Abbiamo scambiato qualche parola con Loris per saperne di più:
Qual è stato il momento in cui hai capito che era ora di dar vita al tuo progetto musicale?
Ho sempre suonato e scritto canzoni, da quando mi esibivo ai concerti della scuola superiore con i primi gruppi improvvisati, poi con la mia band storica ho fatto centinaia di concerti, ma la musica non era ancora una parte importante della mia vita come lo è adesso. È arrivato un momento in cui la mia vita è cambiata e li ho deciso che era il momento di passare da considerarmi parte di una band ad essere Loris Dalì, cantautore. Ho sempre fatto musica, ma è dal 2014 che la faccio seriamente; infatti, quest’anno sono 10 anni di carriera. Il momento giusto per far uscire il mio quarto disco e per tornare live con la mia musica dopo tanto tempo.
Come senti di essere evoluto da quando hai cominciato a fare musica ad oggi?
Ho iniziato a suonare negli anni 90 ed allora funzionava molto il rock italiano, infatti inizialmente suonavamo cover di Litfiba, Negrita, Afterhours, Timoria. Era un modo di cantare in cui la voce un po’ roca, potente oppure molto alta erano cliché a cui andavo dietro, sinceramente. Tra l’altro nell’ambiente musicale in cui sono cresciuto c’era un po’ una gara per una effimera bravura tra una band e l’altra ed un metro di paragone era sicuramente il cantante e la sua voce. Poi quanto la band fosse potente e precisa. Ecco, da un bel po’ ho capito che tutto questo per me non ha importanza. La mia voce naturale si trova bene nelle tonalità più basse, preferisco suonare accompagnato da pochi strumenti e, se possibile, da seduto. Questo il mio cambiamento musicale, ma l’evoluzione maggiore è avvenuta in campi correlati alla musica in senso stretto. Negli ultimi anni mi sono dedicato molto alla mia identità artistica ed allo studio di argomenti che oggi è necessario conoscere molto bene se davvero da grande vuoi fare l’artista e magari riuscire anche a farci la spesa.
In che modo il brano “Se citofoni scendo” è rappresentativo della tua persona?

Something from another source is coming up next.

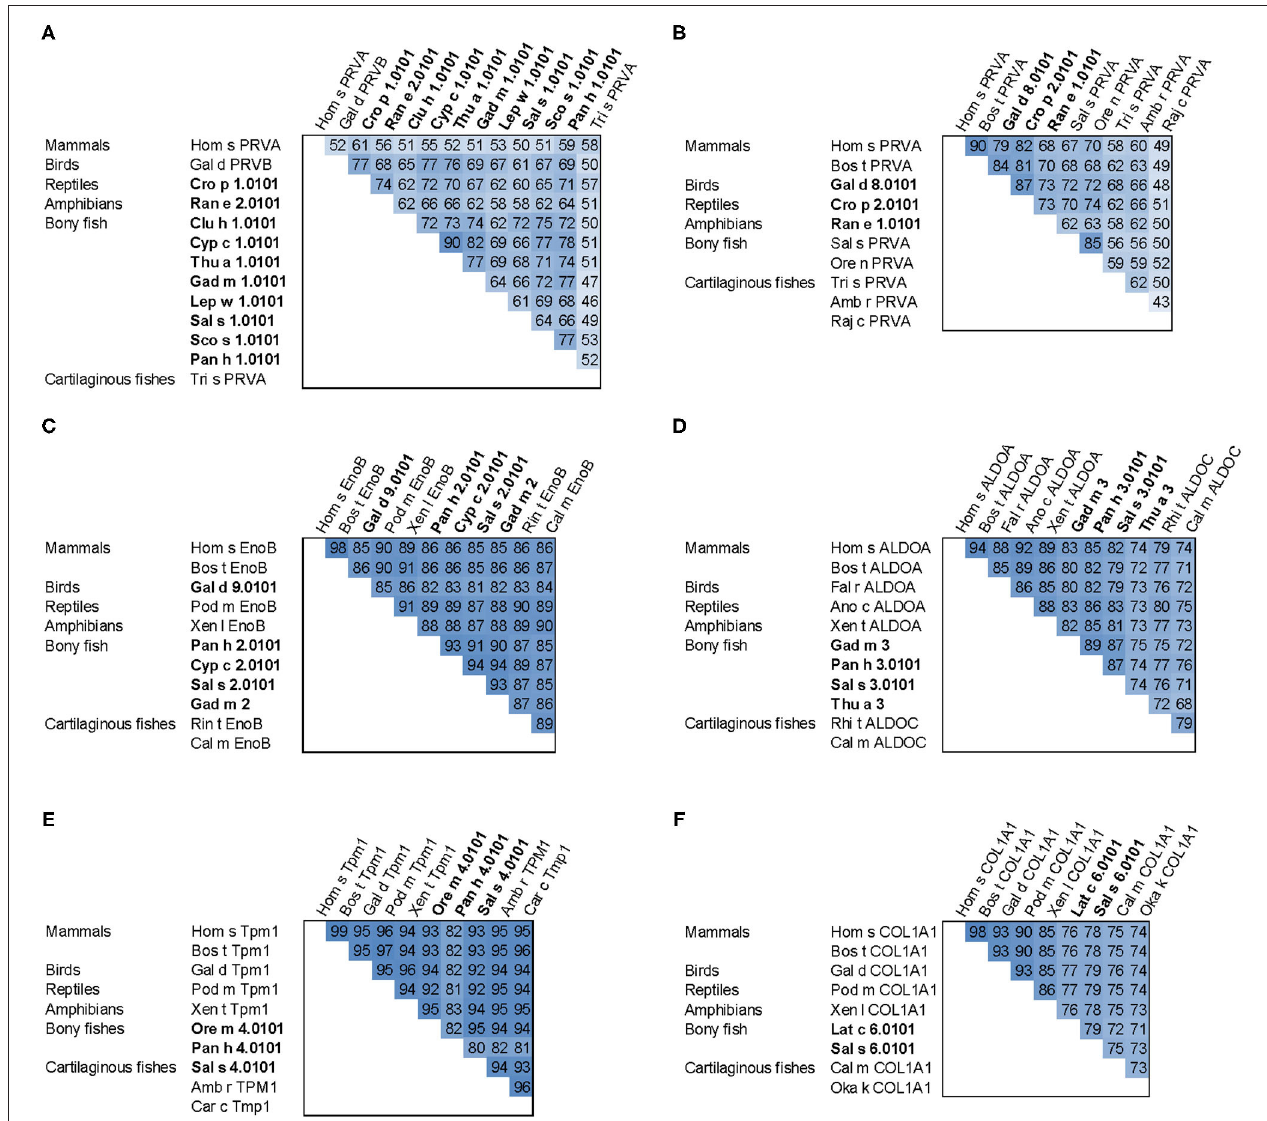
FIGURE 4 | Sequence comparison of fish allergens with homologs from other vertebrates. (A) β -parvalbumins compared with human and cartilaginous fish α -parvalbumins; (B) α -parvalbumins; (C) β -enolase; (D) aldolase A compared with cartilaginous fish aldolase C; (E) tropomyosin α 1; (F) collagen type I α 1 chain. Allergens are printed in bold; the numbers show percent sequence identities between pairs of proteins extracted from multiple sequence alignments generated using ClustalX (37). Species abbreviations: Amb r, Amblyraja radiata (thorny skate); Ano c, Anolis carolinensis (American chameleon); Bos t, Bos taurus (cattle); Cal m, Callorhinchus milii (elephant shark); Car c, Carcharodon carcharias (great white shark); Clu h, Clupea harengus (Atlantic herring); Cro p, Crocodylus porosus (Australian saltwater crocodile); Cyp c, Cyprinus carpio (Common carp); Fal r, Falco rusticolus (gyrfalcon); Gad m, Gadus morhua (Atlantic cod); Gal d, Gallus domesticus (chicken); Hom s, Homo sapiens (human); Lat c, Lates calcarifer (barramundi perch); Lep w, Lepidorhombus whiffiagonis (megrim); Oka k, Okamejei kenojei (ocellate spot skate); Ore m, Oreochromis mossambicus (Mozambique tilapia); Ore n, Oreochromis niloticus (Nile tilapia); Pan h, Pangasianodon hypophthalmus (striped catfish); Pod m, Podarcis muralis (common wall lizard); Raj c, Raja clavata (thornback ray); Ran e, Pelophylax lessonae (Pool frog); Rhi t, Rhincodon typus (whale shark); Sal s, Salmo salar (Atlantic salmon); Sco s, Scomber scombrus (Atlantic mackerel); Thu a, Thunnus albacares (yellowfin tuna); Tri s, Triakis semifasciata (Leopard shark); Xen l, Xenopus laevis (African clawed frog); Xen t, Xenopus tropicalis (tropical clawed frog). show low allergenicity, most likely as a consequence of their high sequence identities with human homologs ( Figure 4E )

Come dico all’inizio della canzone ho una certa età e non ho più il fisico per diventare una rockstar. A dire il vero non ho neanche la voglia di provarci perché sono soddisfatto della mia vita artistica per come è ora. Lavorare d’estate in un ristorante sul mare ed uscire a fine servizio per suonare una canzone fa parte del mio essere artista così come quando da settembre a marzo mi dedico esclusivamente alla mia musica. Portare a spasso il cane e scrivere un ritornello, i piatti da lavare, sognatore quanto basta, una canzone sul fornello. Sono io.
Che musica stai ascoltando in questo periodo?
Alcuni grandi classici li assumo periodicamente, come una medicina, ma allo stesso tempo cerco di ascoltare sempre musica nuova e per questo Spotify è un ottimo strumento. In questo periodo mi sto appassionando alla musica africana ed ho scoperto artisti grazie ad una corposa playlist che comprende i grandi successi del continente Africa dagli anni 60 agli 80 ed è molto interessante. In alcuni brani si sente la contaminazione dalla musica europea o americana, in altri invece la tribalità rimane l’elemento essenziale. Poi ascolto musica d’ambiente oppure musica elettronica.
C’è un artista con cui vorresti condividere il palco?
Si. Un cantautore della penultima generazione che ha un approccio incentrato solo sulla musica ed oggi è cosa rara. È Francesco Motta. Anzi preferirei condividere uno studio di registrazione con lui, più che il palco.